> **WHAT YOU HAVE TO DO**: Please repeat the entries below exactly as written, leaving out any images.
○ ○ ○ ○
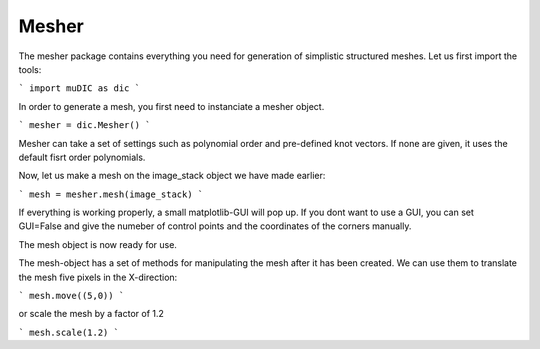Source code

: Mesher
=======================================
The mesher package contains everything you need for generation
of simplistic structured meshes. Let us first import the tools:

```
import muDIC as dic
```

In order to generate a mesh, you first need to instanciate a mesher object.

```
mesher = dic.Mesher()
```

Mesher can take a set of settings such as polynomial order and pre-defined knot vectors.
If none are given, it uses the default fisrt order polynomials.

Now, let us make a mesh on the image_stack object we have made earlier:

```
mesh = mesher.mesh(image_stack)
```

If everything is working properly, a small matplotlib-GUI will pop up.
If you dont want to use a GUI, you can set GUI=False and give the numeber of control points 
and the coordinates of the corners manually.

The mesh object is now ready for use.

The mesh-object has a set of methods for manipulating the mesh after it has been created.
We can use them to translate the mesh five pixels in the X-direction:

```
mesh.move((5,0))
```

or scale the mesh by a factor of 1.2


```
mesh.scale(1.2)
```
○ ○ ○ ○
> **EXERCISE RESPONSE**:
Source code

: Mesher
=======================================
The mesher package contains everything you need for generation
of simplistic structured meshes. Let us first import the tools:

```
import muDIC as dic
```

In order to generate a mesh, you first need to instanciate a mesher object.

```
mesher = dic.Mesher()
```

Mesher can take a set of settings such as polynomial order and pre-defined knot vectors.
If none are given, it uses the default fisrt order polynomials.

Now, let us make a mesh on the image_stack object we have made earlier:

```
mesh = mesher.mesh(image_stack)
```

If everything is working properly, a small matplotlib-GUI will pop up.
If you dont want to use a GUI, you can set GUI=False and give the numeber of control points 
and the coordinates of the corners manually.

The mesh object is now ready for use.

The mesh-object has a set of methods for manipulating the mesh after it has been created.
We can use them to translate the mesh five pixels in the X-direction:

```
mesh.move((5,0))
```

or scale the mesh by a factor of 1.2


```
mesh.scale(1.2)
```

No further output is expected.